Given data
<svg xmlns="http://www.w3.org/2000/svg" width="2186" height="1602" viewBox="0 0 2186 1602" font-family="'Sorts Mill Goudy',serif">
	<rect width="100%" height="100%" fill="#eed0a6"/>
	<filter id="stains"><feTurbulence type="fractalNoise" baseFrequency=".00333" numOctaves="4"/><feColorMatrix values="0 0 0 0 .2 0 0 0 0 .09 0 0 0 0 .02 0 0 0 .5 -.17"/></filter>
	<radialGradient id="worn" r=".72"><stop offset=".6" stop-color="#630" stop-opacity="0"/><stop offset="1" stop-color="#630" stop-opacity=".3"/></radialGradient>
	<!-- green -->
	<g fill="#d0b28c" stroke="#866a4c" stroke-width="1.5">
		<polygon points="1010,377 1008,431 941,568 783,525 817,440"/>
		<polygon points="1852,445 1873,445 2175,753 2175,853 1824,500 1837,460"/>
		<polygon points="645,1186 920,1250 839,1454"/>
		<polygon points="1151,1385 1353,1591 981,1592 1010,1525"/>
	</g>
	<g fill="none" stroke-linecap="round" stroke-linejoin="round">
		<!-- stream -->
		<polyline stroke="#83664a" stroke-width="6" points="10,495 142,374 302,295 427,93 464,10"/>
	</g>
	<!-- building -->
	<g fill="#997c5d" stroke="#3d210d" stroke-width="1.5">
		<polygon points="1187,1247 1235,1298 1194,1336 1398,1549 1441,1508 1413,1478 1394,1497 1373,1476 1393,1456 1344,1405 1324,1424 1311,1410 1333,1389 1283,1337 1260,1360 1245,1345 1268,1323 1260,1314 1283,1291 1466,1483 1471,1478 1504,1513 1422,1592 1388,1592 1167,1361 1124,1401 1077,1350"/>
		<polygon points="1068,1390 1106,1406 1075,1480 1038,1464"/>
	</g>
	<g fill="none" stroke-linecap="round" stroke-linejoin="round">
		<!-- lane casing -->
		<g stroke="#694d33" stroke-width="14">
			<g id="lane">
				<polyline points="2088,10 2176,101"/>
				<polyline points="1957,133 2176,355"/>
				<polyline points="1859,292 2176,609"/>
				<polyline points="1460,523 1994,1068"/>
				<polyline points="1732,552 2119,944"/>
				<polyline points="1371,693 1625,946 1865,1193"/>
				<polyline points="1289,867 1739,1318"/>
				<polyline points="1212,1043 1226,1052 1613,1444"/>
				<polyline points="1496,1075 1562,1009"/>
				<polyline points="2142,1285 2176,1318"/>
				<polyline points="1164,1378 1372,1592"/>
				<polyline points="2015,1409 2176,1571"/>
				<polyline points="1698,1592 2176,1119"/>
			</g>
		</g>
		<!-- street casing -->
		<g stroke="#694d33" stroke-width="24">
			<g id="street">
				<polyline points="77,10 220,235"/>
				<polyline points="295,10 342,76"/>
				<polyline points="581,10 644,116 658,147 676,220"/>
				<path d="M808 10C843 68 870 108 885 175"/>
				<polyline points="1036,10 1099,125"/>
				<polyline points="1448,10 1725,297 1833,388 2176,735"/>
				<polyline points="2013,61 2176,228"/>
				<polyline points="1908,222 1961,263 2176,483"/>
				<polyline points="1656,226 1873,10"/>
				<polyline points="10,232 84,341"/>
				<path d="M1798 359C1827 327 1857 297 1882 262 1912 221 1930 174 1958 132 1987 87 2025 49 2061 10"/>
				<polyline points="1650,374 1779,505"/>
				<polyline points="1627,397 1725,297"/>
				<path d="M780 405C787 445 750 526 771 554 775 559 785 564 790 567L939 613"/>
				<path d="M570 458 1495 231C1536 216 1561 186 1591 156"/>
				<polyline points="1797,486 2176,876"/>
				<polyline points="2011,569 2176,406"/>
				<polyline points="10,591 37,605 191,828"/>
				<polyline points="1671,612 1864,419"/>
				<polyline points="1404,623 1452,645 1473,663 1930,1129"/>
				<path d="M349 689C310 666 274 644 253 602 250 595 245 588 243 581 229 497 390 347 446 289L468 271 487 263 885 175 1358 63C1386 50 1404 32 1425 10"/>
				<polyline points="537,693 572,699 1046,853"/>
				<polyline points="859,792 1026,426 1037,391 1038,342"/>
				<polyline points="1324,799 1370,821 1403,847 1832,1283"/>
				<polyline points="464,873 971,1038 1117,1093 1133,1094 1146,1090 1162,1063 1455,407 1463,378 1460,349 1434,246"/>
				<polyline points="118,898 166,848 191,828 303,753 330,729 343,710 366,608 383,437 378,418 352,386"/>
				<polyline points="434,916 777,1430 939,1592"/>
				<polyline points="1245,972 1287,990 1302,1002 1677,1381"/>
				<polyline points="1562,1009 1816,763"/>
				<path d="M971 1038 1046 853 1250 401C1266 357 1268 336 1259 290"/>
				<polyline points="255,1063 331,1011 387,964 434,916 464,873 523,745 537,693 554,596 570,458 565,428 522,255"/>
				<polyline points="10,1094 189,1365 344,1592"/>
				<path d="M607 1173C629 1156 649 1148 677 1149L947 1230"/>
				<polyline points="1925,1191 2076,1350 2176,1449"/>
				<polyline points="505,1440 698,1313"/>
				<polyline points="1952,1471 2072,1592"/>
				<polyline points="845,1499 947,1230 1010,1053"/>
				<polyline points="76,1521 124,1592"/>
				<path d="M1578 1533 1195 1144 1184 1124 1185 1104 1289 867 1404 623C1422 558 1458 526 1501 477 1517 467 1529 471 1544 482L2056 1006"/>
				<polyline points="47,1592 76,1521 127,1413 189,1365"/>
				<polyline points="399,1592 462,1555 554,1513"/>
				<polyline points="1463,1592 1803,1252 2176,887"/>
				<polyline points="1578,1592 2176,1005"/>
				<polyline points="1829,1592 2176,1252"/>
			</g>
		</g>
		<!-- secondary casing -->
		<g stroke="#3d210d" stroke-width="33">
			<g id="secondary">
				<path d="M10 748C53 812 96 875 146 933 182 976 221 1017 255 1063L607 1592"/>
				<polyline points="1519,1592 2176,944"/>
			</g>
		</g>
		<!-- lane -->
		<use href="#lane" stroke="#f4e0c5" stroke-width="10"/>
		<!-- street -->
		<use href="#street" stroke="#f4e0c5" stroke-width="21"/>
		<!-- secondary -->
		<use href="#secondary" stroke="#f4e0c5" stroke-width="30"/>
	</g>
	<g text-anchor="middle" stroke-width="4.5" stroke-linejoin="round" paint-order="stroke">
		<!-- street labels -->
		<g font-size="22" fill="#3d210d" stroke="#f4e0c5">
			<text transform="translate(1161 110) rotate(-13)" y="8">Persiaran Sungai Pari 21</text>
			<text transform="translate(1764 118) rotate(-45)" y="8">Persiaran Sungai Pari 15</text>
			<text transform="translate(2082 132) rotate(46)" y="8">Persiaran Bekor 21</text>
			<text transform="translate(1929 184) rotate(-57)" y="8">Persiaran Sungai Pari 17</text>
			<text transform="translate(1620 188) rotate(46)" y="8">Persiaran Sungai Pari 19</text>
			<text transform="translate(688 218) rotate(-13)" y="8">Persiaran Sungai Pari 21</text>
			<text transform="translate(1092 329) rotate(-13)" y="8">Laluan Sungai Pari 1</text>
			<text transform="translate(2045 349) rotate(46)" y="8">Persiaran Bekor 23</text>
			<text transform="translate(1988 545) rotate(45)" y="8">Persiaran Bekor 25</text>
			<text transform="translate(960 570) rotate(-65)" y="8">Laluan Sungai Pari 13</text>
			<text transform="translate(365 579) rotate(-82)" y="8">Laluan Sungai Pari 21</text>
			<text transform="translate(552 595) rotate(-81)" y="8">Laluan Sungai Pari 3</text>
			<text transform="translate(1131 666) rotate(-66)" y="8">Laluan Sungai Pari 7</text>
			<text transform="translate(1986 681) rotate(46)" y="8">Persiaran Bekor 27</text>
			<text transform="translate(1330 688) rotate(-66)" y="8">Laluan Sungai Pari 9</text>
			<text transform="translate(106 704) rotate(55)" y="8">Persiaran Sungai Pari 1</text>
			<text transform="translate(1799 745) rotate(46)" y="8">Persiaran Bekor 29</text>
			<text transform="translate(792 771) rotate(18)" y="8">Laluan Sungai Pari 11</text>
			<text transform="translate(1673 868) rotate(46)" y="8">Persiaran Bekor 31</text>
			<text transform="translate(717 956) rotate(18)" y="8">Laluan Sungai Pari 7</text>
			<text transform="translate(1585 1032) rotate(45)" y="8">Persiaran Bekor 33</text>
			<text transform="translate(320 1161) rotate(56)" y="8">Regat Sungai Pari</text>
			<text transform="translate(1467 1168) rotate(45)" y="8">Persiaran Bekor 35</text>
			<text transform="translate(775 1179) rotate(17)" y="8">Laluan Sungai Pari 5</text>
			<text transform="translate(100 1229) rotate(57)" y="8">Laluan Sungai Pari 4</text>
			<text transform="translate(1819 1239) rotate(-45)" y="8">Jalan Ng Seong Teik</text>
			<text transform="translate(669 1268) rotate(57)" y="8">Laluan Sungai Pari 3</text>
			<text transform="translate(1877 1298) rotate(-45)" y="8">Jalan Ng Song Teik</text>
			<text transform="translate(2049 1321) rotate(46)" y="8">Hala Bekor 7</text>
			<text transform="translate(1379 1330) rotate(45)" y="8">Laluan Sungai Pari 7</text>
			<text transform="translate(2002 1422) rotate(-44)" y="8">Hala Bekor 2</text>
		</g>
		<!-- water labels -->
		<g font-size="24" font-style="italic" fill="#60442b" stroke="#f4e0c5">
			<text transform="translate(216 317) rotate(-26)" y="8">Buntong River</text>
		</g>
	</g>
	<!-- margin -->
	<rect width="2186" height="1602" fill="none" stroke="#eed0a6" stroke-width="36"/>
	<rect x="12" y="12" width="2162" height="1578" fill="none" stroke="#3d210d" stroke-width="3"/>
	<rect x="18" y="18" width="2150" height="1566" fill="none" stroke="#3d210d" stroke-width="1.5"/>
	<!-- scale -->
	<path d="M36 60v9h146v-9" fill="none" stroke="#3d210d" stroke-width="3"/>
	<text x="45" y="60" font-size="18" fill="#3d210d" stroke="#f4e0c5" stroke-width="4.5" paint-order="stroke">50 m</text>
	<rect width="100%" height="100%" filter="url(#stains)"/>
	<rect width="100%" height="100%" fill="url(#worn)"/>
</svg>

The problem
Filter the records for lines containing the word "lane" and copy each one.

Task solution
		<!-- lane casing -->
			<g id="lane">
		<!-- lane -->
		<use href="#lane" stroke="#f4e0c5" stroke-width="10"/>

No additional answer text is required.